→ **Problem requirements**:
Copy out the lines of the items below, starting at the line with "scientific name: Pimpinella saxifraga" and stopping after the line with "genus: Cannomois". Reproduce only those lines, both end lines included.

→ **Data to process**:
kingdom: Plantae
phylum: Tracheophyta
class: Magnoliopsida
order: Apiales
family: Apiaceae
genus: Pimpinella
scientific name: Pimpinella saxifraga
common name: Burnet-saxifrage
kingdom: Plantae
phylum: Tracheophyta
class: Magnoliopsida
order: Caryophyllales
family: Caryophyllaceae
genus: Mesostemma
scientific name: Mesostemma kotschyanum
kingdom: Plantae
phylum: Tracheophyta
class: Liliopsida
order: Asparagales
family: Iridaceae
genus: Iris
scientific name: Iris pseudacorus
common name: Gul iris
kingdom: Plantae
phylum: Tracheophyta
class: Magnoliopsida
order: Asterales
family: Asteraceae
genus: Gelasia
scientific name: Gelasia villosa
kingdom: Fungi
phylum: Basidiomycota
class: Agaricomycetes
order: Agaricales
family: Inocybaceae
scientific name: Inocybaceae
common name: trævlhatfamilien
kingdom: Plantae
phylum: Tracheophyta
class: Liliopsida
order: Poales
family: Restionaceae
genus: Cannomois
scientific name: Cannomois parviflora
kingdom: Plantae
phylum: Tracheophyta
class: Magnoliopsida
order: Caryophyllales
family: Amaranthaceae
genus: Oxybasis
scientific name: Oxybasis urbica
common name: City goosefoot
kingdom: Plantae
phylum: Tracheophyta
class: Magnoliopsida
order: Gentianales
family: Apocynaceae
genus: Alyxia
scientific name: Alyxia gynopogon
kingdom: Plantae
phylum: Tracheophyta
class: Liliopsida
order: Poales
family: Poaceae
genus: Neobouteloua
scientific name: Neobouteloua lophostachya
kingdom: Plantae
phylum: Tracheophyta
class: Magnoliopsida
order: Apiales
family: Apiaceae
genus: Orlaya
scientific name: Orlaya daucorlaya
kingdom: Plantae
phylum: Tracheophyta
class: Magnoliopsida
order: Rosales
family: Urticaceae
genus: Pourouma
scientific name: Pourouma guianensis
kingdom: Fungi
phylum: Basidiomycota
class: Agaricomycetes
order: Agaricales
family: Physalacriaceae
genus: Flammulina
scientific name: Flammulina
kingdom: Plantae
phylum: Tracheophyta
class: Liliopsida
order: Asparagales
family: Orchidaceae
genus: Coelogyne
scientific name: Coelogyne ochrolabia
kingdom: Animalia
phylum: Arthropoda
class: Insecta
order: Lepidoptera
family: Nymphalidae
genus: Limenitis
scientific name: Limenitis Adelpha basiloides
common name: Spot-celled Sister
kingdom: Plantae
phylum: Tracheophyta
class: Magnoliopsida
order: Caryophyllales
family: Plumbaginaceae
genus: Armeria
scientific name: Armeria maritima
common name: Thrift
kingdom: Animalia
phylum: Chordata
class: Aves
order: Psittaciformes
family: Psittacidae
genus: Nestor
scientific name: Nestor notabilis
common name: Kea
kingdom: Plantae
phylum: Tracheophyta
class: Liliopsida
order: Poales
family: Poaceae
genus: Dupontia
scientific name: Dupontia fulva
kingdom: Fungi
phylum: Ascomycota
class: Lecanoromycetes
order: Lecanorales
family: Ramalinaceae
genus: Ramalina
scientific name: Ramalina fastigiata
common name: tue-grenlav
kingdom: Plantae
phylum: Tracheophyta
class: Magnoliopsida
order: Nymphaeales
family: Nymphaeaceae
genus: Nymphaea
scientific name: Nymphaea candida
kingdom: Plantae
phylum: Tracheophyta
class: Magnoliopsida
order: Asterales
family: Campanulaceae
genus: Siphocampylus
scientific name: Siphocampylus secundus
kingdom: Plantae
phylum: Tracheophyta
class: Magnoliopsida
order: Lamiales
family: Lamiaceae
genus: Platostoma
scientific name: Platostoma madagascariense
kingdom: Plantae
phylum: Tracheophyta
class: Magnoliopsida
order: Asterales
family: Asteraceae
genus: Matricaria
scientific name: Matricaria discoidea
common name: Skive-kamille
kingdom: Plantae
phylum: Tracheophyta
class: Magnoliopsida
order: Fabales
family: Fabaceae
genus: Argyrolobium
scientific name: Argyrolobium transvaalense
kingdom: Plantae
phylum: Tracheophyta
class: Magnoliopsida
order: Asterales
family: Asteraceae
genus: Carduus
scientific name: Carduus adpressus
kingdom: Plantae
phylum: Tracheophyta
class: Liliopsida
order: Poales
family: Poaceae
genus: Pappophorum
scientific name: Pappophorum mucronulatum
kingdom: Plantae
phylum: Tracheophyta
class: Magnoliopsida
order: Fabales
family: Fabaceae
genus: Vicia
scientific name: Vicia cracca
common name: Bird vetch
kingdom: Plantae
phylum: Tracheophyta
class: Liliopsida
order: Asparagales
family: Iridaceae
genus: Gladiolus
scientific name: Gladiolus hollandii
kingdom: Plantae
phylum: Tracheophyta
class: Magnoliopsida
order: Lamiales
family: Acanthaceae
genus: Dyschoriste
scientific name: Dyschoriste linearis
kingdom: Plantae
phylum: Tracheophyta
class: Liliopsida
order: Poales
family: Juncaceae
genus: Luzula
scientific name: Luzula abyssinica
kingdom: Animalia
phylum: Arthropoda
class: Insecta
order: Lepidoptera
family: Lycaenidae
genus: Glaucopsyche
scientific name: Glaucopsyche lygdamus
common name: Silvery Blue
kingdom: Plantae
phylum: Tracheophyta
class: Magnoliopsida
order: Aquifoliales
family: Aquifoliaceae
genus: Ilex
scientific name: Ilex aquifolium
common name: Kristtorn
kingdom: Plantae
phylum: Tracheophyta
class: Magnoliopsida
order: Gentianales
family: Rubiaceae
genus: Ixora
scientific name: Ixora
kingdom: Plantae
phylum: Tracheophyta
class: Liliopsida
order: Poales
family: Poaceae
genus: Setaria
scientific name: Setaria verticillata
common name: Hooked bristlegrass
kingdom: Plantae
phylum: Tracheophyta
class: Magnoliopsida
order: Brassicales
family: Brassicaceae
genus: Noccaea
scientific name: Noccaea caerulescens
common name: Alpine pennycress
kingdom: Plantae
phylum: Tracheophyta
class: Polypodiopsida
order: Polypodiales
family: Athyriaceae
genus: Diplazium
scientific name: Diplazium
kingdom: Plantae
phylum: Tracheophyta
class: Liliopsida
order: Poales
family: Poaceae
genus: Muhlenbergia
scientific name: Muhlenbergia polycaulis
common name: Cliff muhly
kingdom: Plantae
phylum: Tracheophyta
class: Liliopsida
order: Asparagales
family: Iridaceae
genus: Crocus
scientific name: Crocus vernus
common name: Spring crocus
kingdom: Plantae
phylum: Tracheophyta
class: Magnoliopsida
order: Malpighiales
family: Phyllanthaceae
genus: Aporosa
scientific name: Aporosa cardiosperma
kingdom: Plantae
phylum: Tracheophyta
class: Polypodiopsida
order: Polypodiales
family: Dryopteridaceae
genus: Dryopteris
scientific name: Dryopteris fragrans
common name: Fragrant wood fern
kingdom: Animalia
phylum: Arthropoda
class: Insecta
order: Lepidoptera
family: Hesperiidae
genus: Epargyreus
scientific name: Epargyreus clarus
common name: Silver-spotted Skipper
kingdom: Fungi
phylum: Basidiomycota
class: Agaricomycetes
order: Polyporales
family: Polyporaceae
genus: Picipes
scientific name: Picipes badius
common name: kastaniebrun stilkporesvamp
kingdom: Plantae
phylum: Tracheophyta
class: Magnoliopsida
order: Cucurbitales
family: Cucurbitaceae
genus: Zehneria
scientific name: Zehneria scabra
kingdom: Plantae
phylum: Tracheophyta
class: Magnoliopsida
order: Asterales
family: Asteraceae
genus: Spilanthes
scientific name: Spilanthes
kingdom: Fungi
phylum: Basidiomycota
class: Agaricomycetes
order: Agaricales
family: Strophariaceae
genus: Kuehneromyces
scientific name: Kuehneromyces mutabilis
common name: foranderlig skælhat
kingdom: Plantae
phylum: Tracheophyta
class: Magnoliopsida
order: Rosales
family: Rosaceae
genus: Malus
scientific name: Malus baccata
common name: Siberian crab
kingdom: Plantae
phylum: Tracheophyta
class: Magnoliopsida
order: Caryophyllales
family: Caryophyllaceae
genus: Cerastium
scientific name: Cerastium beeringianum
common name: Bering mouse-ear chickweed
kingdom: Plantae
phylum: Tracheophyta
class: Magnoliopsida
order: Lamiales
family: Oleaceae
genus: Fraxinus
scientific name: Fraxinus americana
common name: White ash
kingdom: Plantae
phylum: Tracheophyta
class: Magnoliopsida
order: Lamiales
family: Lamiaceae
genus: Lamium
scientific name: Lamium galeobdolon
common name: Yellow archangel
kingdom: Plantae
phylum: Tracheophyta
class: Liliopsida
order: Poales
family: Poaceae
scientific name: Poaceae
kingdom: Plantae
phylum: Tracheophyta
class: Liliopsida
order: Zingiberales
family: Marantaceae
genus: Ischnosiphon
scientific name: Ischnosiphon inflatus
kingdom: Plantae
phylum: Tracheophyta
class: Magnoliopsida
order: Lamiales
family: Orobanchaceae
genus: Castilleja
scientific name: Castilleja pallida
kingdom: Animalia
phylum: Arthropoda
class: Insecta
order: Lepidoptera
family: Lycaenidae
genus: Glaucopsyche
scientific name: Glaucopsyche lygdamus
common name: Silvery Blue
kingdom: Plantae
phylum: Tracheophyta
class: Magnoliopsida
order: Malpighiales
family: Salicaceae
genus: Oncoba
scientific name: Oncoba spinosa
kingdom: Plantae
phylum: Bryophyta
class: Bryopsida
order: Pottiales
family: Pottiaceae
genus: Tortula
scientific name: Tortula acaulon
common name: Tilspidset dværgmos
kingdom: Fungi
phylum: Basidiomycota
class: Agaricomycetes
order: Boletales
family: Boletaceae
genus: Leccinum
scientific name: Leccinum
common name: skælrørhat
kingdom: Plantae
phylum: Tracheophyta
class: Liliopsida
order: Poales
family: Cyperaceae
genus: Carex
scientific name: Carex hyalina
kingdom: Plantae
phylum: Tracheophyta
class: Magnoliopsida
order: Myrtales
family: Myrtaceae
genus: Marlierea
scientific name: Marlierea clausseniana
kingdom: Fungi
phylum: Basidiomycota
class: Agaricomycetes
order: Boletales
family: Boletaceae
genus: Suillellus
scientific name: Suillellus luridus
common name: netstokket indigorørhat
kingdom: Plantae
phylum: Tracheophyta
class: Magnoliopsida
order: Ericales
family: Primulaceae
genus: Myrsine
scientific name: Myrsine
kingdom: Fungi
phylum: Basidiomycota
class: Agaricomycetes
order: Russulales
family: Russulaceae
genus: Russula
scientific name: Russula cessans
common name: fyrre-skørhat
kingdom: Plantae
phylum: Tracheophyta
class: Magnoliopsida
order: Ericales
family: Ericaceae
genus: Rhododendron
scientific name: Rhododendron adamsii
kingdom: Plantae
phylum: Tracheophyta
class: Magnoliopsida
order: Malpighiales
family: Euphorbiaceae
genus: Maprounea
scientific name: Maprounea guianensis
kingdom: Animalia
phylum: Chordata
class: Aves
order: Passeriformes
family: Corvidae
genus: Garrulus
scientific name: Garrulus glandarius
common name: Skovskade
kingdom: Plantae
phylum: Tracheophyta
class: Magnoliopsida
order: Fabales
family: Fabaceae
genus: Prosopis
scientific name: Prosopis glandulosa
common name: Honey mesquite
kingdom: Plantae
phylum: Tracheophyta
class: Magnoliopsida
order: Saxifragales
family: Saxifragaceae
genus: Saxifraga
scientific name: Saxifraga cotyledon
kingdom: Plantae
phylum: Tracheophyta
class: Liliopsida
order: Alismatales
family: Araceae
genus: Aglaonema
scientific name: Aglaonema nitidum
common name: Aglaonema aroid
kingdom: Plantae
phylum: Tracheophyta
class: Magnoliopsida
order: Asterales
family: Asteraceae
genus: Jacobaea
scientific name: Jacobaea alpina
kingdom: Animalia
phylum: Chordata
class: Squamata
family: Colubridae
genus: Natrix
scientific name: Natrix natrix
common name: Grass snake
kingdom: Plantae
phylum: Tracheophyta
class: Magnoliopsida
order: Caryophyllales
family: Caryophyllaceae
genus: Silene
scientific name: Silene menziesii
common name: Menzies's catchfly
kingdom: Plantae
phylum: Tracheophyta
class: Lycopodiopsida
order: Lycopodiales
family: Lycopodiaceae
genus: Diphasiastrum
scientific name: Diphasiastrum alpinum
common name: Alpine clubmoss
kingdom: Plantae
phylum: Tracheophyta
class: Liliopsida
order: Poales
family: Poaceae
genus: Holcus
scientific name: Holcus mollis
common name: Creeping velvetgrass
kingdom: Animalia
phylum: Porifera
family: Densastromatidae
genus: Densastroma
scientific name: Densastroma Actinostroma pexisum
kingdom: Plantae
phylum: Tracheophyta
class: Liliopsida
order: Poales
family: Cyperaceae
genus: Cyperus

→ **Reply to the exercise**:
scientific name: Pimpinella saxifraga
common name: Burnet-saxifrage
kingdom: Plantae
phylum: Tracheophyta
class: Magnoliopsida
order: Caryophyllales
family: Caryophyllaceae
genus: Mesostemma
scientific name: Mesostemma kotschyanum
kingdom: Plantae
phylum: Tracheophyta
class: Liliopsida
order: Asparagales
family: Iridaceae
genus: Iris
scientific name: Iris pseudacorus
common name: Gul iris
kingdom: Plantae
phylum: Tracheophyta
class: Magnoliopsida
order: Asterales
family: Asteraceae
genus: Gelasia
scientific name: Gelasia villosa
kingdom: Fungi
phylum: Basidiomycota
class: Agaricomycetes
order: Agaricales
family: Inocybaceae
scientific name: Inocybaceae
common name: trævlhatfamilien
kingdom: Plantae
phylum: Tracheophyta
class: Liliopsida
order: Poales
family: Restionaceae
genus: Cannomois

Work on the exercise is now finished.